Hari-hari selepas merelakan Elvisa tidak pernah sama lagi. Riak-riaknya mulai hilang. Mendung kembali menjalar memenuhi atap keseharianku. Sehebat apapun coba kutahan, pada ujungnya aku tetap khawatir akan keadaannya. Beberapa kali aku menanyakan kabar melalui via telepon. Seperti yang kau tahu. Ia murka. Sadar benar aku, pasti ia sangat kecewa, tersakiti dan merasa dikhianati. Sudah layak aku memang disalahkan atas kebodohanku selama ini. Yang menyebabkan hati seorang gadis polos harus merasakan pedihnya patah hati. Setelah ini di mata Elvisa -orang yang paling kusayangi- aku akan bermutasi menjadi lelaki brengsek sekaligus manusia paling jahat di muka bumi. Hal itu dikonfirmasi dengan datangnya sepucuk surat.
Begitu banyak kata yang ingin aku sampaikan, tetapi hanya kata maaf yang dapat mewakili semuanya.

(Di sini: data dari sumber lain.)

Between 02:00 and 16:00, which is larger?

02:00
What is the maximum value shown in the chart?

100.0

Maaf untuk keegoisan yang kutuangkan kepadamu. Maaf, aku yang tak pernah menyadari siapa aku sehingga aku terlalu banyak menuntut. Aku meminta kebahagiaan tetapi aku tak pernah membahagiakanmu. Maaf kan aku...
Saat ini izinkan aku mengakui semua keegoisanku bahwa cintaku berjalan tanpa keikhlasan. Cintaku mengharapkan imbalan. Dan rasa aayang ini begitu serakah. Aku bersama segenap kebodohanku begitu banyak membuatmu tersiksa. Aku meminta banyak waktumu tapi tak pernah kuluangkan waktuku untukmu...
Maafkan aku...
Kemarahanku yang berlarut-larut seringkali membuatmu bingung. Mengapa wanita bodoh ini tak pernah mengerti bahwa jika kau ingin mengerti cobalah mengerti orang lain terlebih dahulu!!

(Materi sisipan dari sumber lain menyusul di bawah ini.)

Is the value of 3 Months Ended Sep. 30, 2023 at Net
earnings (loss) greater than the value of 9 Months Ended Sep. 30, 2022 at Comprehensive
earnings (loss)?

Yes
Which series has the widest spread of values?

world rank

Sekali lagi maafkan aku....
Dari sekian banyak kesalahanku bagaimana bisa aku meminta. Bagaimana bisa aku menuntut untuk dipertahankan? Kau mungkin akan cepat mati bila aku terus jadi benalu di hidupmu. Ya...aku sadari itu.
Maafkan aku yang terlalu takut kehilanganmu sehingga memaksamu untuk mengikatku disaat aku lebih pantas untuk dilepas.

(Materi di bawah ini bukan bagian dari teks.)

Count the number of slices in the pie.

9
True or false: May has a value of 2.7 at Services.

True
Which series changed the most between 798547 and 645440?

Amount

Satu hal yang harus kau tahu, betapa bahagianya aku jika ada di sisimu walau hanya 5 menit. Jika kau mengatakan aku akan bahagia bila tanpamu, kau salah besar...
Bukankah pernah kukatakan "bersamamu aku bahagia meski aku menjadi gila?"
Lalu di sisi yang sebelah mana lagi aku bisa bahagia tanpamu?